Far from copying Tony Blair, I am learning from his many and serious mistakes. Instead of simply accepting the political consensus of the time, as Blair did, I am challenging it. New Labour was all about coming to terms with Conservative victory in the battle of ideas. The modern Conservative Party is about replacing the failed New Labour experiment, not aping it. Those who ask whether I am a Conservative need to know that the foundation stones of the alternative government that we're building are the ideas that should unite us all: the ideas that encouraged me as a young man to join the Conservative Party and work for Margaret Thatcher.
Those ideas are profound and enduring: freedom under the law, personal responsibility, sound money, strong defence and national sovereignty.

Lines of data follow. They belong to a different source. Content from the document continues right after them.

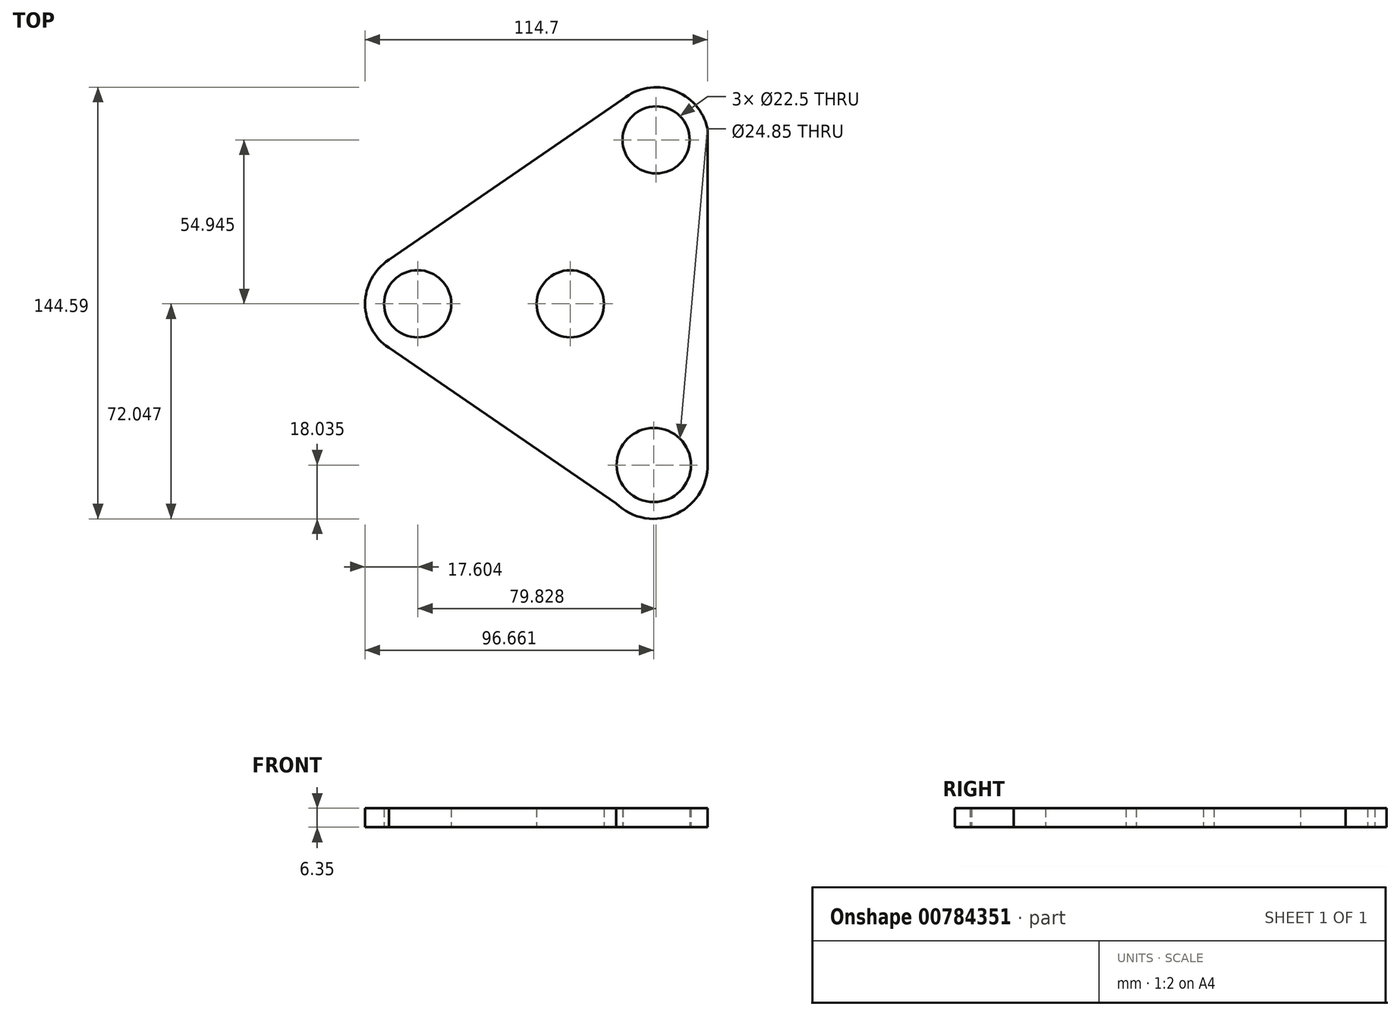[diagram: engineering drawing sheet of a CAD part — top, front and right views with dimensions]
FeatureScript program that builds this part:
annotation { "Feature Type Name" : "Feature", "Feature Type Description" : "" }
export const myFeature = defineFeature(function(context is Context, id is Id, definition is map)
    precondition{}
    {
        {
            var Q0;
            Q0=qCreatedBy(makeId("Top.planeOp"),FACE);
            var sketch = newSketch(context, id + "F0", { "sketchPlane" : qUnion([Q0])});
            skCircle(sketch, "E0", {"center": v(-85.6, -46.28) * mm, "radius": 12.43 * mm});
            skCircle(sketch, "E1", {"center": v(-84.84, 62.67) * mm, "radius": 11.25 * mm});
            skCircle(sketch, "E2", {"center": v(-113.58, 7.73) * mm, "radius": 11.25 * mm});
            skCircle(sketch, "E3", {"center": v(-164.67, 7.73) * mm, "radius": 11.25 * mm});
            skPoint(sketch, "E4.center", {"position": v(0, 0) * mm});
            skArc(sketch, "E5.0", {"start": v(-67.66, 66.5) * mm, "mid": v(-79.05, 79.3) * mm, "end": v(-95.92, 76.35) * mm});
            skArc(sketch, "E6.0", {"start": v(-174.34, 22.43) * mm, "mid": v(-182.27, 7.73) * mm, "end": v(-174.34, -6.98) * mm});
            skLineSegment(sketch, "E7", {"start": v(-174.34, 22.43) * mm, "end": v(-95.92, 76.35) * mm});
            skArc(sketch, "E8.0", {"start": v(-98.23, -59.17) * mm, "mid": v(-77.83, -62.56) * mm, "end": v(-67.66, -44.55) * mm});
            skLineSegment(sketch, "E9", {"start": v(-67.66, 66.5) * mm, "end": v(-67.66, -44.55) * mm});
            skLineSegment(sketch, "E10", {"start": v(-174.34, -6.98) * mm, "end": v(-98.23, -59.17) * mm});
            skSolve(sketch);
        }
        {
            var Q0;
            Q0 = qSketchRegion(id + "F0", true);
            extrude(context, id + "F1", {"entities" : qUnion([Q0]), "depth" : 6.35 * mm, "offsetDistance" : 25.4 * mm});
        }
    });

That is why, under my leadership, we have opposed ID cards and will replace the Human Rights Act with a British Bill of Rights that better protects both our security and our freedom. It is why I have made the strongest commitment to supporting the family and marriage that any Conservative leader has made for a generation. It is why we are pledged to share the proceeds of economic growth between public services and lower taxes, thereby ensuring that over time the state takes a smaller share of national wealth.
It is why we support the replacement of Britain's nuclear deterrent and have led the campaign for better conditions for Forces families. It is why we will restore Britain's opt-out from the European Social Chapter, and it is why we have announced our withdrawal from the federalist European People's Party.
Commentators such as Tim Congdon seem to have forgotten much of what Mrs Thatcher said and did. It was Mrs Thatcher who launched the Scarman inquiry in 1981 in an attempt to understand the alienation of young black men. And it was Mrs Thatcher who launched modern environmental politics with her Royal Society speech in 1988. The reduction of Thatcherism into a sort of laissez-faire libertarianism does not do justice to her record. She was animated by a vision of the good society – a vision obscured by decades of economic dirigisme and cultural relativism. The task she set herself was to restore not only personal liberty in economic matters, but also a sense of duty, respect and moral obligation in social matters.
If 2006 was about changing the party, 2007 is about preparing to change the country. Over the coming months our policy review will report. We will be going firmly on to the offensive against Labour, and the record and plans of Gordon Brown in particular.